**Work request:** From the line containing "efektywnych promptów dla" through the last line of the records, print every line exactly and nothing more.
START Data in this exercise
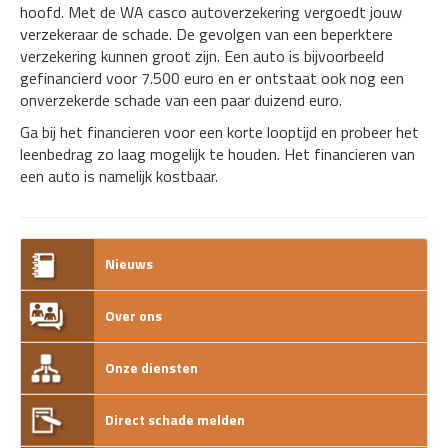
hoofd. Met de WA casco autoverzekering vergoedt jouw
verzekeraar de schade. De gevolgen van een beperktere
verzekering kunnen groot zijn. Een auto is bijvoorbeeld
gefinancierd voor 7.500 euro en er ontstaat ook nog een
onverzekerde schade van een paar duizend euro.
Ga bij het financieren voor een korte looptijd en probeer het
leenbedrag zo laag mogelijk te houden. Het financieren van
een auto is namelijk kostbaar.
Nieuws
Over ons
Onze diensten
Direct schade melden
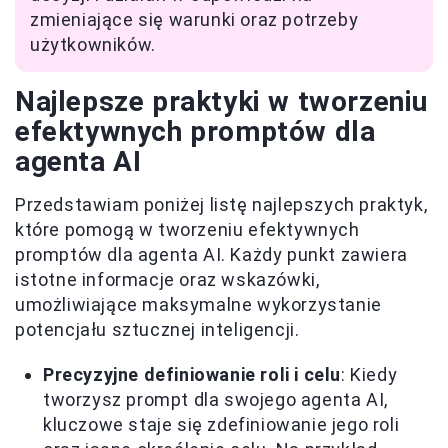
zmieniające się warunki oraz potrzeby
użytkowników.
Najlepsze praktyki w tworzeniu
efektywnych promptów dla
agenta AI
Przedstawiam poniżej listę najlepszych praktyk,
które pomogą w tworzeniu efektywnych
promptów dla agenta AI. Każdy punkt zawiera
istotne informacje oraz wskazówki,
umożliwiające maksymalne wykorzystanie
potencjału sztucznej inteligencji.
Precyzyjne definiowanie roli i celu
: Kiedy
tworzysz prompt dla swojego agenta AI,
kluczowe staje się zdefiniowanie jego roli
END Data in this exercise
**Response below:**
efektywnych promptów dla
agenta AI
Przedstawiam poniżej listę najlepszych praktyk,
które pomogą w tworzeniu efektywnych
promptów dla agenta AI. Każdy punkt zawiera
istotne informacje oraz wskazówki,
umożliwiające maksymalne wykorzystanie
potencjału sztucznej inteligencji.
Precyzyjne definiowanie roli i celu
: Kiedy
tworzysz prompt dla swojego agenta AI,
kluczowe staje się zdefiniowanie jego roli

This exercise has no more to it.